I've got two things to say about this song.
From time to time I listen to drum 'n bass music, that frantic thudding stuff you can often hear emanating from low-rider cars with blacked-out windows. The car slowly cruises by andd you stare at it, wondering how the occupants can hear themselves think, talk, shout with that killing beat shaking their innards and those of anyone nearby. To quote Garry Trudeau, this is music that "could sterilise tree frogs at a hundred paces." What I get out of it is the utter relentlessness, the constant wash of air over you as the speakers judder in and out at something like four hundred beats per minute. Once in a while it's fun to get yourself pressed up against the wall by sheer volume and physics.

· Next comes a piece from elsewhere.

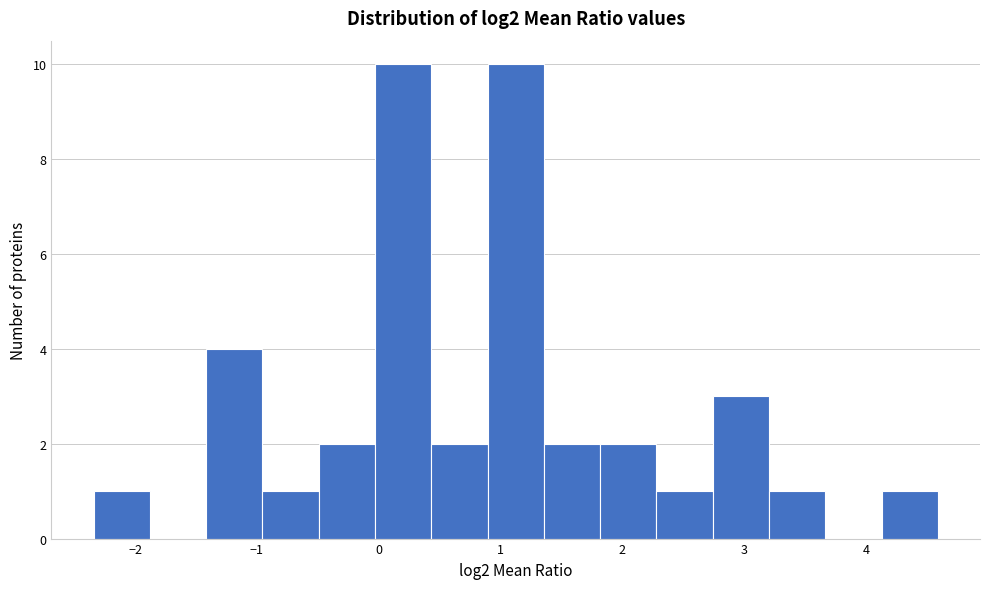

What is the height of the bar covering 1.4 to 1.8 on the x-axis? Neither the bar edges nor the heights are printed on the chart, so give them approximately, as read against the axes.

2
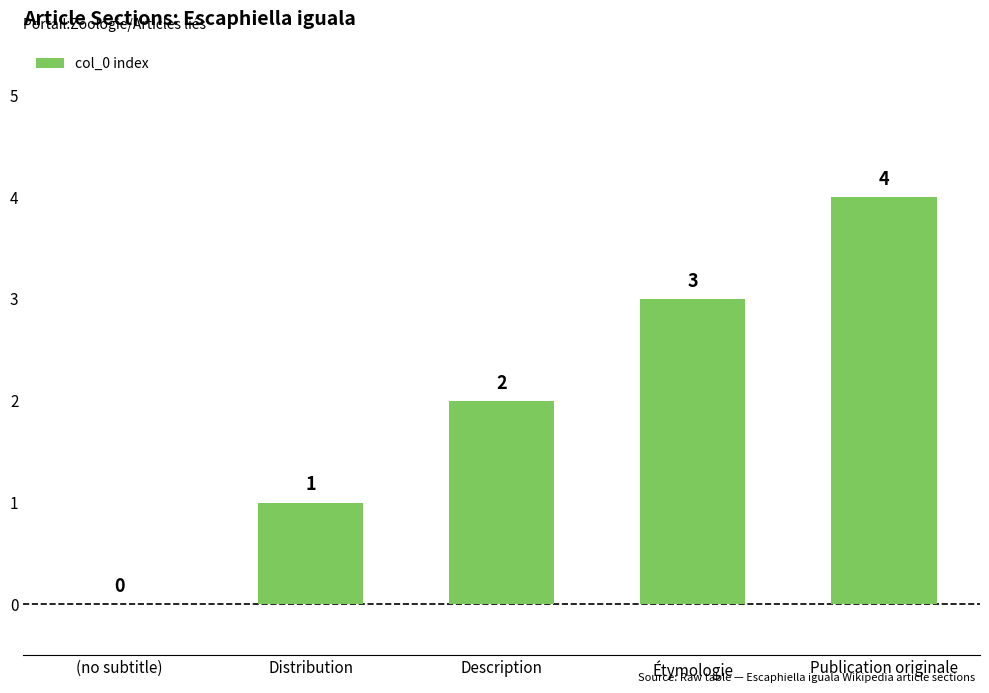

True or false: the data shows 1 at Distribution.

True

Think back, oh, thirty odd years to the late 70s and the summer of disco, when this piece of heaven came bursting out of the ground like a Jules Verne mining machine. It's drum 'n bass! It's Donna Summer! Immediately you're whisked into an alternate universe with this song, somewhere where spaceships, silk capes, platform heels, glitter balls, strobes and ecstasy all seem to come together for a moment when you're lifted out of your body. It's breathless, heady stuff.
And then, on another level, this song is pure unadulterated erotic science-fantasy. It's speaking to your hands, lips, fingers, throwing your body onto an enormous bed where the rest of the world disappears and you're left, two of you, together in some sort of timeless moment of discovery. It's laughter, silence, roaring noises in your head as you are taken from one world to another. And all the time, Donna Summer, the high priestess of music-as-sex, stands over you with an arm raised in benediction, urging you on to higher planes of knowledge. Or, as you might say as the song winds down after its interminable journey, "fuck".